US-based liver and gastrointestinal disease drug developer Metacrine filed for a $100m initial public offering on the Nasdaq Global Market on Monday that will give pharmaceutical firm Eli Lilly the chance to exit.
The IPO proceeds will fund phase 2a clinical trials for the company’s two lead product candidates, MET409 and MET642, in a liver disease called non-alcoholic steatohepatitis (NASH).
Metacrine also plans to channel the proceeds into a phase 2a trial for one of the candidates in a bowel condition known as ulcerative colitis, and for a phase 2b trial for one of them in NASH. The US Food & Drug Administration recently awarded Fast Track designation to MET409 in NASH.
The offering will follow $125m in funding for the company, including $22m in a 2017 series B round led by New Enterprise Associates (NEA) and backed by Alexandria Venture Investments, part of life sciences real estate investment trust Alexandria Real Estate Equities.

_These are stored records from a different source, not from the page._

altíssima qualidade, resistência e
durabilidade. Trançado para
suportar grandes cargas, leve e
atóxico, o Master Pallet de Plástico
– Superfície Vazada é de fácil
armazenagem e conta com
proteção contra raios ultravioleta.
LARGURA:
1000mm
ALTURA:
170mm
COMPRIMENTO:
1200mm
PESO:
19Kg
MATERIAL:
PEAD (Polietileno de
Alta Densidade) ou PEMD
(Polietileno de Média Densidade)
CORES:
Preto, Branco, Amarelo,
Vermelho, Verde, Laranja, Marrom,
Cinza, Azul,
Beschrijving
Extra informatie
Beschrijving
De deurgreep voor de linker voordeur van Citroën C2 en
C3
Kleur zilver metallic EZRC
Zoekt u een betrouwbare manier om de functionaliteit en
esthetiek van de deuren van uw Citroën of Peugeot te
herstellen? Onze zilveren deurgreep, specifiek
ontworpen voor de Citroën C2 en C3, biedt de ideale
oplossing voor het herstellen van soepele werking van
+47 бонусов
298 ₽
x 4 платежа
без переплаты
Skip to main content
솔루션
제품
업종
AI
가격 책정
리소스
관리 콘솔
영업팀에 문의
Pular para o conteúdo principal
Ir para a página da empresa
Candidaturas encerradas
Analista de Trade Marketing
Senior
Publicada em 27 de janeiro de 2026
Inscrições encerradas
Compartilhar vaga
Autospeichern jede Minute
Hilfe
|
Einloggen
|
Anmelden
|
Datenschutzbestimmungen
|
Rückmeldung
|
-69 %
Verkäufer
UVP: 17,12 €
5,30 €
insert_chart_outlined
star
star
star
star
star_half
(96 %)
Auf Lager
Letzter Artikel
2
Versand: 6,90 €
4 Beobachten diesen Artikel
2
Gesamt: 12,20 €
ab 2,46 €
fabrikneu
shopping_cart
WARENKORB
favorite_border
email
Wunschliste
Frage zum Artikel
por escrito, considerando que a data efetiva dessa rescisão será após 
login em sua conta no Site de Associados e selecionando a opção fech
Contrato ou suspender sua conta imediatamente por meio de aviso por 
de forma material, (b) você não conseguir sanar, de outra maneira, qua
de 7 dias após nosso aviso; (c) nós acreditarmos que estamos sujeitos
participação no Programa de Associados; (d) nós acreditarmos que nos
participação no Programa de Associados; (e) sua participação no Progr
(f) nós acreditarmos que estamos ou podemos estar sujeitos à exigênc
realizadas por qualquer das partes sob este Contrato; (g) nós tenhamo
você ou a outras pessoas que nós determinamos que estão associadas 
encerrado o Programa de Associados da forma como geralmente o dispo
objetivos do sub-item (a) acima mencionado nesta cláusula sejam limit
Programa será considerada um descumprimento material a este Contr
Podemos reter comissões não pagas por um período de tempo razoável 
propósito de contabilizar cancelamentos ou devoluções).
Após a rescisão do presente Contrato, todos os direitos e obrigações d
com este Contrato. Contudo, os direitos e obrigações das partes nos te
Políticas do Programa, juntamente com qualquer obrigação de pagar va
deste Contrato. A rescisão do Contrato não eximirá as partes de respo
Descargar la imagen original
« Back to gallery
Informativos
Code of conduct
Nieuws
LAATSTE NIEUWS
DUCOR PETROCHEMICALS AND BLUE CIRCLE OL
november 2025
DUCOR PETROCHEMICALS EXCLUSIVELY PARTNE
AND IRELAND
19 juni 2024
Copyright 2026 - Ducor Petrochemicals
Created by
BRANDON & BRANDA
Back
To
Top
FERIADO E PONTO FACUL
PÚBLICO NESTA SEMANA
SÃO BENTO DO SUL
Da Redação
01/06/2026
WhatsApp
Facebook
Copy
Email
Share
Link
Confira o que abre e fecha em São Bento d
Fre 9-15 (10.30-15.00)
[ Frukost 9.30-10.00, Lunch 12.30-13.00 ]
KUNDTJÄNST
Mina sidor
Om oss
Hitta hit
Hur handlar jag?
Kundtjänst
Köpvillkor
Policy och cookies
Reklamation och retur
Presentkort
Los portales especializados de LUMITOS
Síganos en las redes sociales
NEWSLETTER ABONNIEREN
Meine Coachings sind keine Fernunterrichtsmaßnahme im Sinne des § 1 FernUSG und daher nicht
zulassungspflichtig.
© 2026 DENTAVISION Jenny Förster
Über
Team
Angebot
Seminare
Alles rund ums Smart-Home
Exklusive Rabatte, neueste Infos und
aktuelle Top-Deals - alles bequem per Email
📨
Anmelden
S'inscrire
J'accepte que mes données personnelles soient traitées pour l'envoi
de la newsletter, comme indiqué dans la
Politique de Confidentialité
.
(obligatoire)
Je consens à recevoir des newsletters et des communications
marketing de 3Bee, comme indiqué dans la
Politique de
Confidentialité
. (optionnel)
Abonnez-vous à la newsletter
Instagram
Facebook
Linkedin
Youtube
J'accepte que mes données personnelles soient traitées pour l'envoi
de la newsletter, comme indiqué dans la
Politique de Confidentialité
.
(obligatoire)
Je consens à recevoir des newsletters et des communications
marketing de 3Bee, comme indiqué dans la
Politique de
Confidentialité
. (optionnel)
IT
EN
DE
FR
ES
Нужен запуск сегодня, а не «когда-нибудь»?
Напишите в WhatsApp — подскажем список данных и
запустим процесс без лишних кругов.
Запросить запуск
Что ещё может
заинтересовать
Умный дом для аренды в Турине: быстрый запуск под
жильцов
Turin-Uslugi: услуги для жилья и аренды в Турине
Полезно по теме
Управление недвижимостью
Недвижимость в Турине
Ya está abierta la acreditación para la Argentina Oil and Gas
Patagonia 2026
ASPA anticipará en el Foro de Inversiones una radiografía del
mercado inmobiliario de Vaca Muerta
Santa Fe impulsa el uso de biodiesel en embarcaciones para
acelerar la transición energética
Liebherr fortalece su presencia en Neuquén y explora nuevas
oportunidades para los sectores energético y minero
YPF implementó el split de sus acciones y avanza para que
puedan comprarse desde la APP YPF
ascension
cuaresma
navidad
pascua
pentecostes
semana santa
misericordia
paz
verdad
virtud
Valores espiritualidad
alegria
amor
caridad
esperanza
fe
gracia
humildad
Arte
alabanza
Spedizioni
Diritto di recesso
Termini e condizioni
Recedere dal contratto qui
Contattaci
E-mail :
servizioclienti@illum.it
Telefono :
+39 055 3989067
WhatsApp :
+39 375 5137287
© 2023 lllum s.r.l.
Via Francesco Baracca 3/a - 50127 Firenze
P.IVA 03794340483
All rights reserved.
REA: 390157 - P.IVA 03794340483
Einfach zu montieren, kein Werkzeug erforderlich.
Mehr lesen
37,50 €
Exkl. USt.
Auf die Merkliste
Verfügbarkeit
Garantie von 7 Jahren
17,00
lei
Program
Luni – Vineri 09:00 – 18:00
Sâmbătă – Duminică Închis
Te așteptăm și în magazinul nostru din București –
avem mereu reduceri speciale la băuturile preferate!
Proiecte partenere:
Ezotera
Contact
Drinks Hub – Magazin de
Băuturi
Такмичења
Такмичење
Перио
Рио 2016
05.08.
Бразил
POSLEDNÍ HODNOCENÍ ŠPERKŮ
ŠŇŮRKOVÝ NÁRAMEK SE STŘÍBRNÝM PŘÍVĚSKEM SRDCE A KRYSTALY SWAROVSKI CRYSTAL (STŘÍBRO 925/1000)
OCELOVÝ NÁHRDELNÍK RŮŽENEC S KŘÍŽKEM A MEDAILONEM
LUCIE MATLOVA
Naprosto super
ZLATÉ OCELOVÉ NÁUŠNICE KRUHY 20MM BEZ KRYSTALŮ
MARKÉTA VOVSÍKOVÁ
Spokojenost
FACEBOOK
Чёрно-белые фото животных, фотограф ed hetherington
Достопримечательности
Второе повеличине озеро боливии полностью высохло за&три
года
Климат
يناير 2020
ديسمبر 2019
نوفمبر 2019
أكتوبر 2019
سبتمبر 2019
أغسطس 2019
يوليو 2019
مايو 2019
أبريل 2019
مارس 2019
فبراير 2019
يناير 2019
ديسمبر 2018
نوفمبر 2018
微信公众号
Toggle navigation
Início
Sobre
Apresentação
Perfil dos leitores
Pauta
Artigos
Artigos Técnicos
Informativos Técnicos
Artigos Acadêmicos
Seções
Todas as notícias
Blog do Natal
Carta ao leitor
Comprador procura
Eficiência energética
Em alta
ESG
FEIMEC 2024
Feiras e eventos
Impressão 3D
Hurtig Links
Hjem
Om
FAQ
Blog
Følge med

Arch Venture Partners, Polaris Partners and VenBio also took part in the series B round, and all the series B investors returned for a $65m series C featuring Eli Lilly unit Lilly Asia Ventures, Venrock Healthcare Partners, Franklin Templeton Investments, Deerfield Management, Arrowmark Partners, Invus and Vivo Capital in mid-2018.
The company’s largest shareholders are VenBio (14.6%), Arch Venture Partners (14%), Polaris Partners (13.7%), NEA (11.8%) and Alexandria Venture Investments (6.5%). Jefferies, Evercore Group, RBC Capital Markets and Canaccord Genuity are underwriters for the offering.